(Document):
Prime Minister’s announcement concerning state ownership steering policy
(subject to changes)
Attainment of the vision set out in the Government Programme requires us to use state ownership as a tool for the active renewal of Finnish society. The implementation of the vision requires that we use state ownership steering as a means to improve the efficiency with which capital is used not only for activating existing ownership but also for creating new economic activity in Finland.
This is what the Government is now doing.
I shall speak first about state ownership as it currently stands and then I shall set out the changes that the Government intends to make and the reasons for these.
The market capitalisation of state-owned companies in Finland is exceptionally high. A comparison across Europe puts Finland at the top. According to OECD data for 2014, the Finnish State in 2012 was an owner in companies and unincorporated state enterprises with a combined value of approximately 53 per cent in relation to GDP. From this it is clear that we will be wasting resources if we cannot boost economic activity above the current level by means of state ownership.

(Tasks):
**A.** Do these statements agree with the announcement on state ownership steering policy? Answer yes or no for each, quoting the deciding words of the announcement. (i) Finland comes out on top when state-owned company market capitalisation is compared across Europe. (ii) The OECD data cited are for the year 2012. (iii) The combined value of the State's holdings was roughly 53 per cent in relation to GDP.
**B.** According to the announcement on state ownership steering policy, attaining the vision in the Government Programme requires using state ownership as a tool for what?
**C.** Please reproduce the announcement on state ownership steering policy word for word from "Attainment of the" to "reasons for these.".

(Data extract):
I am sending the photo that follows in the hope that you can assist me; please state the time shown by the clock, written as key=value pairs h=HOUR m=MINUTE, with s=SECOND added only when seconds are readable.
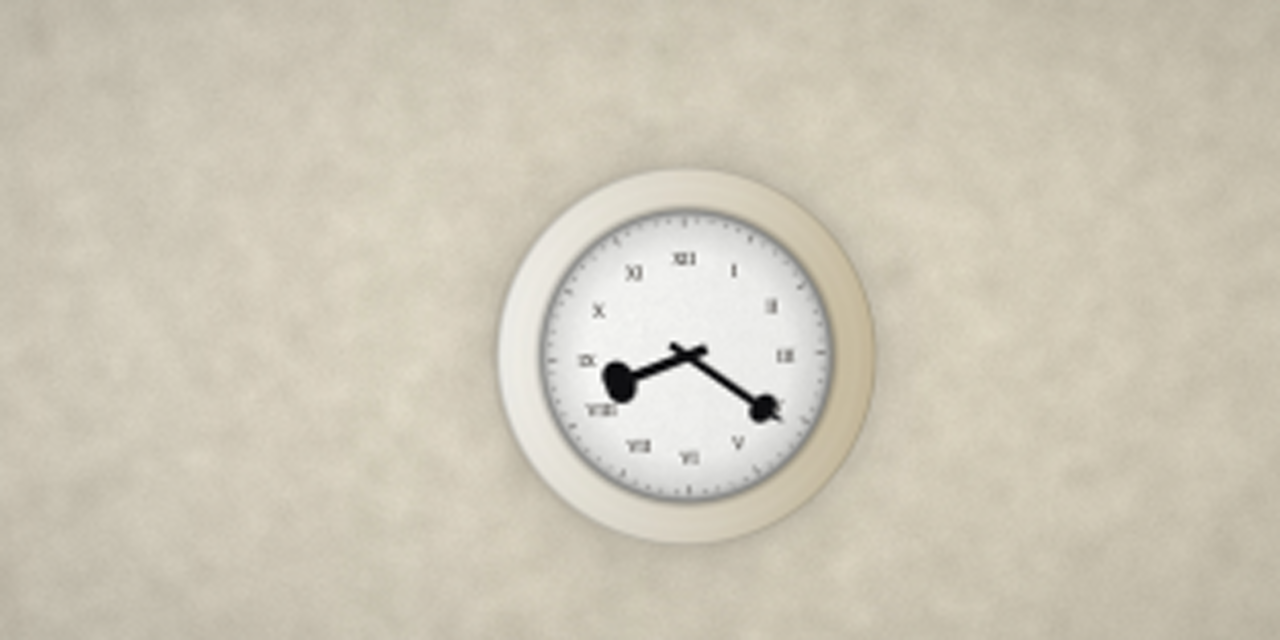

(Responses to the exercise):
**A.**
(i) Yes: "A comparison across Europe puts Finland at the top."
(ii) No: "According to OECD data for 2014, the Finnish State in 2012 was an owner"
(iii) Yes: "with a combined value of approximately 53 per cent in relation to GDP"

**B.** The active renewal of Finnish society.

**C.**
Attainment of the vision set out in the Government Programme requires us to use state ownership as a tool for the active renewal of Finnish society. The implementation of the vision requires that we use state ownership steering as a means to improve the efficiency with which capital is used not only for activating existing ownership but also for creating new economic activity in Finland.
This is what the Government is now doing.
I shall speak first about state ownership as it currently stands and then I shall set out the changes that the Government intends to make and the reasons for these.